MATERIAL FOR THIS EXERCISE |

>>>

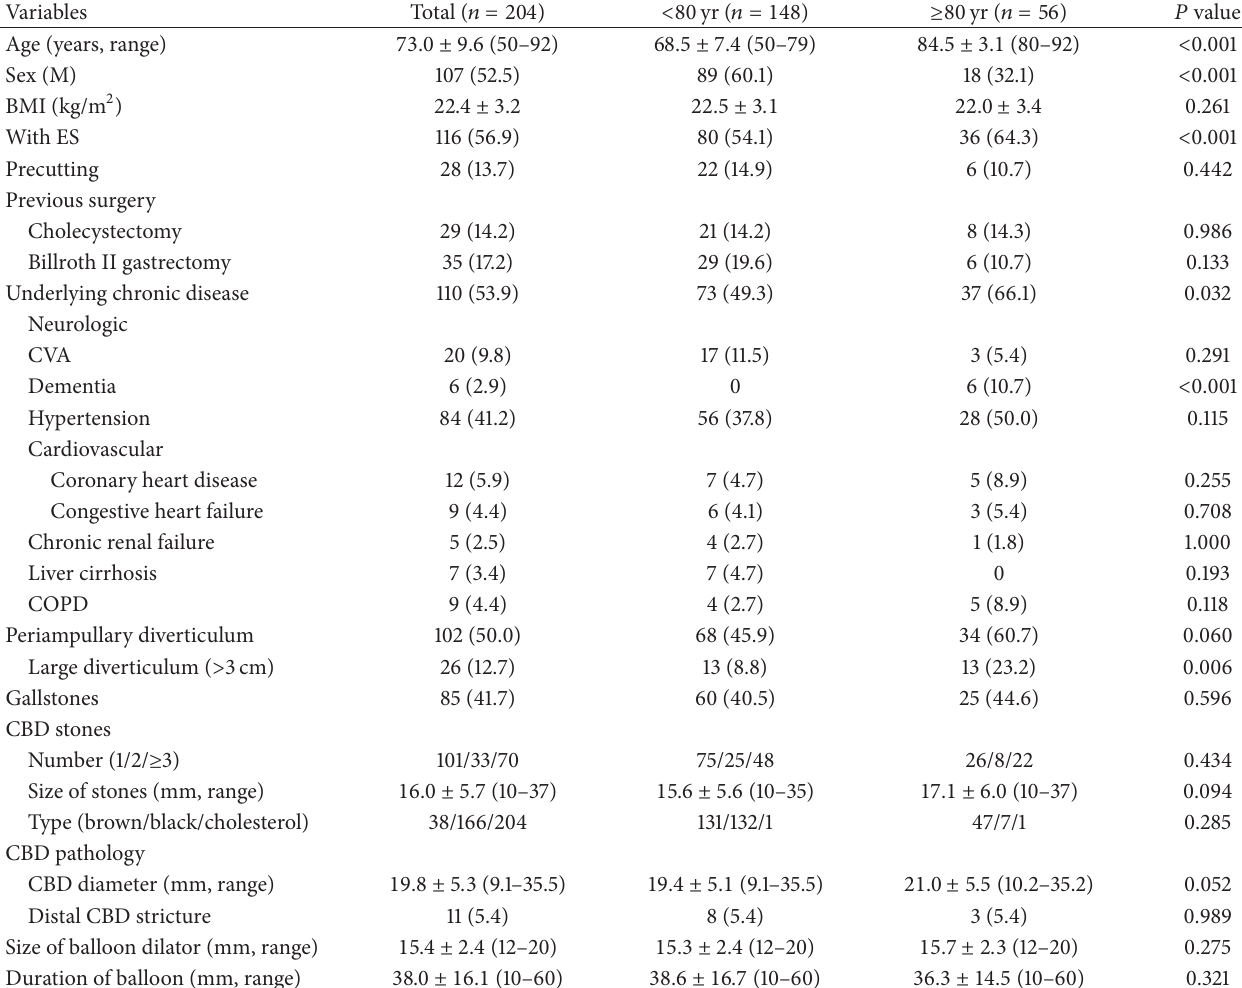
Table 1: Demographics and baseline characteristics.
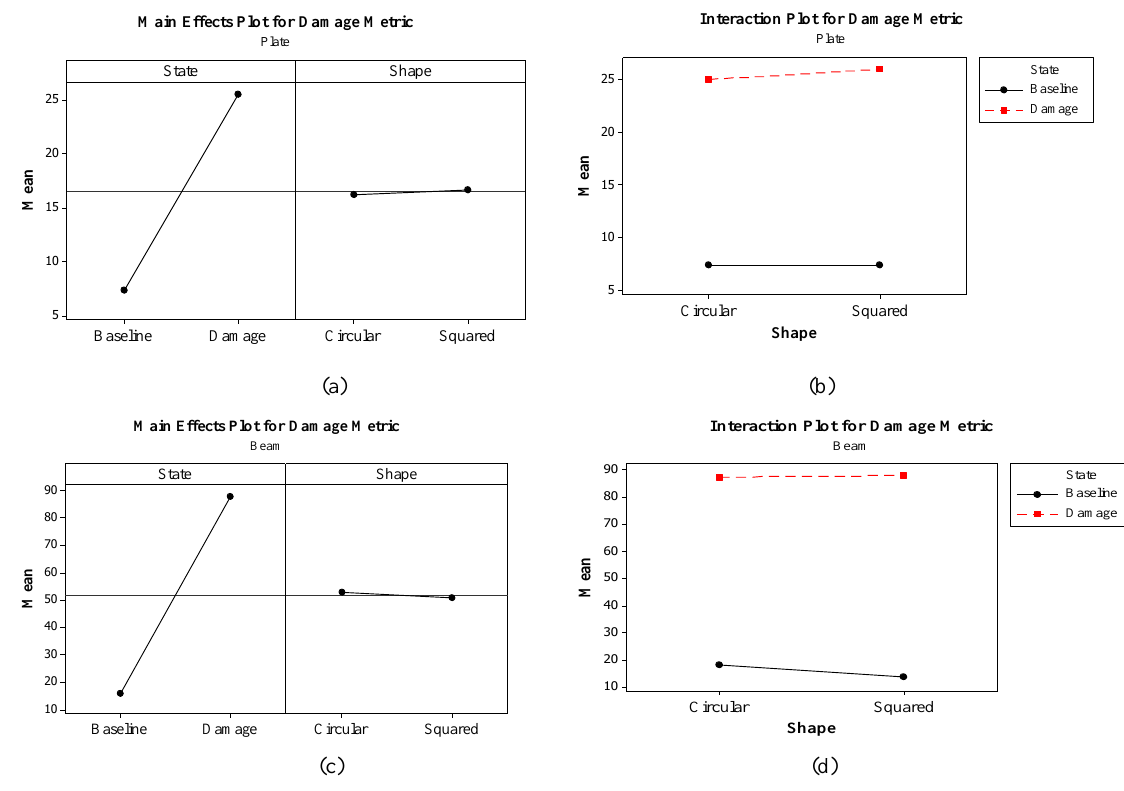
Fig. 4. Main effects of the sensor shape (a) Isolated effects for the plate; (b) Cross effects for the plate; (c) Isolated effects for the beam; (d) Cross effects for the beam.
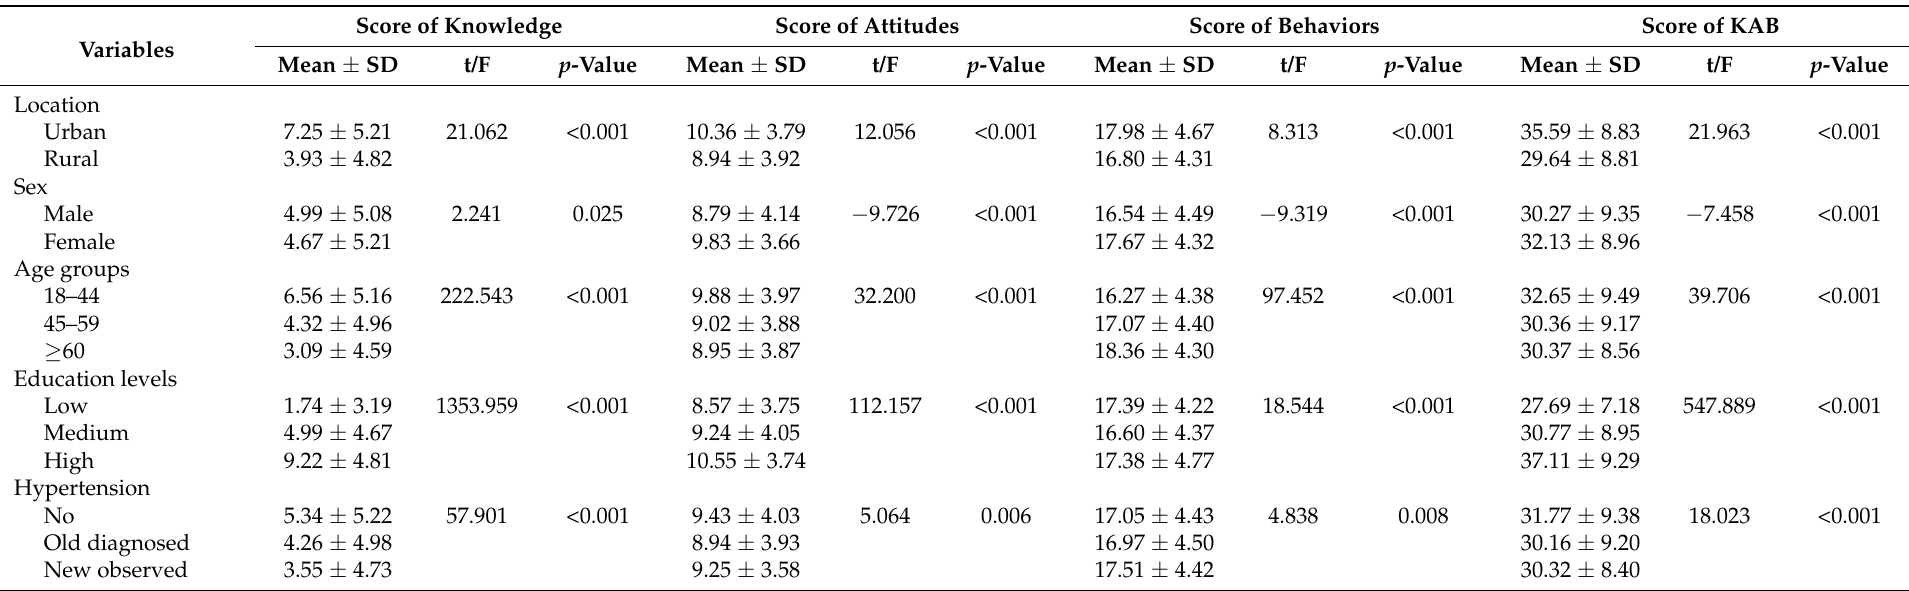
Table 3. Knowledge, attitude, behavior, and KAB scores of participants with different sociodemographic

<<<
>>>

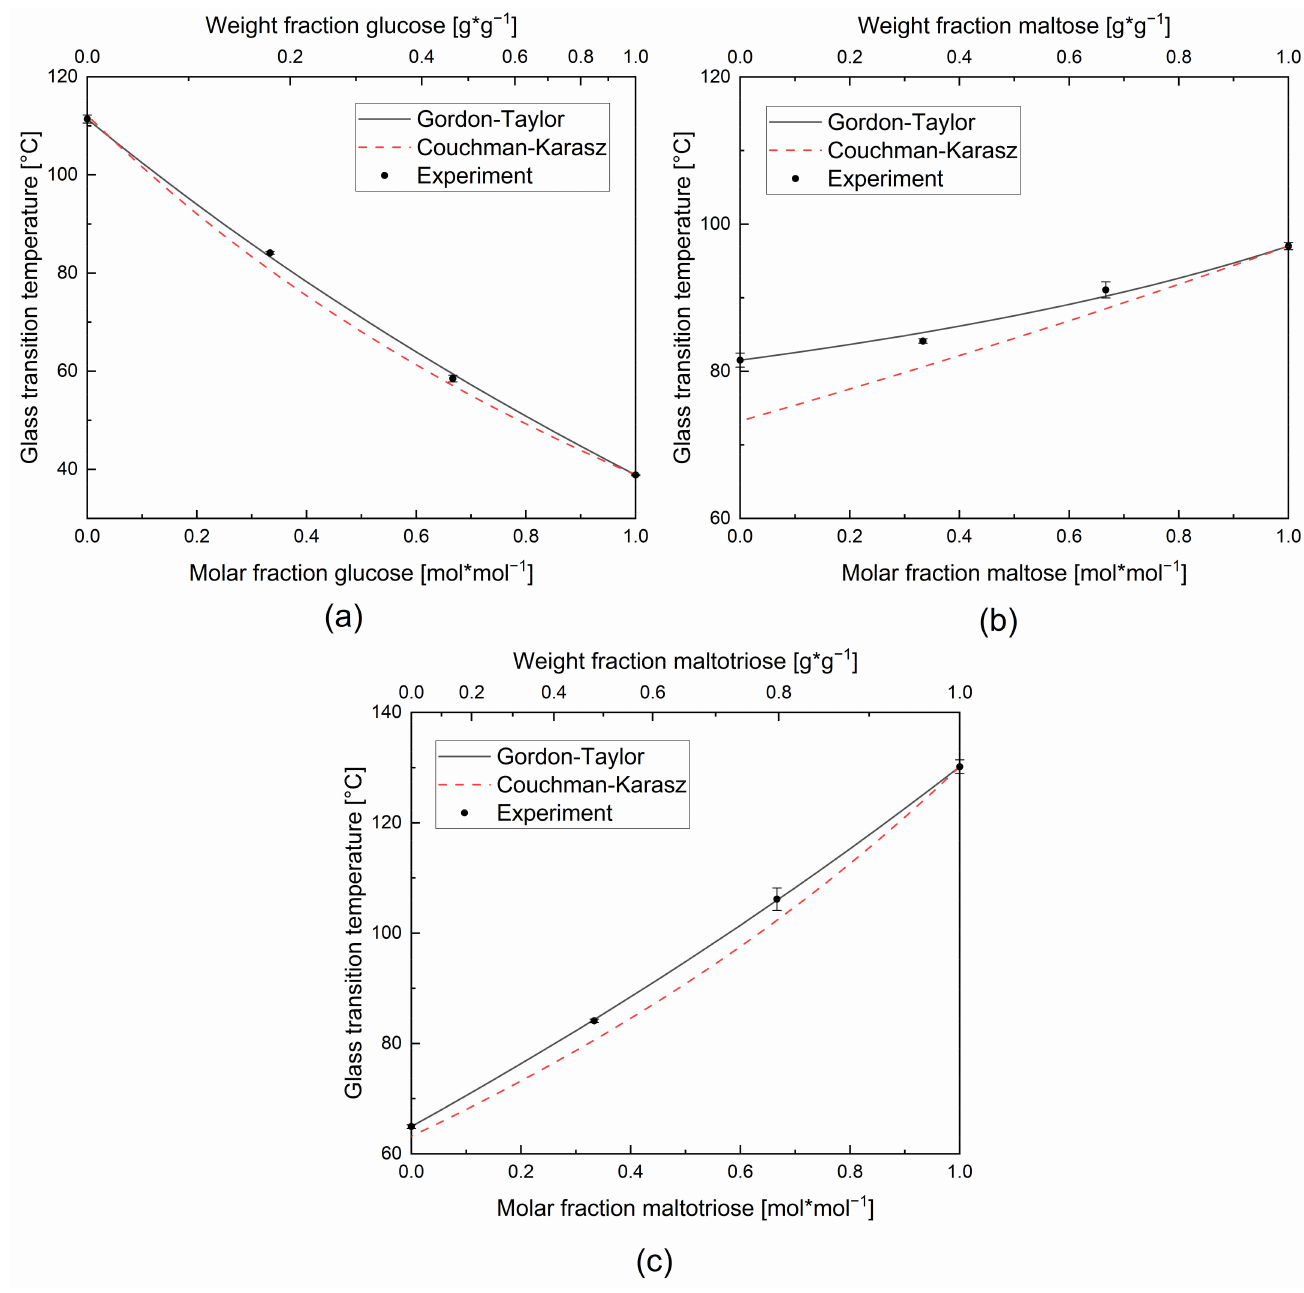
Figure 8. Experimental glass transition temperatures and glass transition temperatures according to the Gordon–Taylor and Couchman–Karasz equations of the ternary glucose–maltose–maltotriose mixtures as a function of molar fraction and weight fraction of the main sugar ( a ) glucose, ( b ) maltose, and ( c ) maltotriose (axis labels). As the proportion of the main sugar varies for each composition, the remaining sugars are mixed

<<<

Write back word for word every line in the entries above from the one with "Table 1: Demographics" to the one with "Table 3. Knowledge, attitude, behavior, and", ends included, and none of the pictures.

Table 1: Demographics and baseline characteristics.
Fig. 4. Main effects of the sensor shape (a) Isolated effects for the plate; (b) Cross effects for the plate; (c) Isolated effects for the beam; (d) Cross effects for the beam.
Table 3. Knowledge, attitude, behavior, and KAB scores of participants with different sociodemographic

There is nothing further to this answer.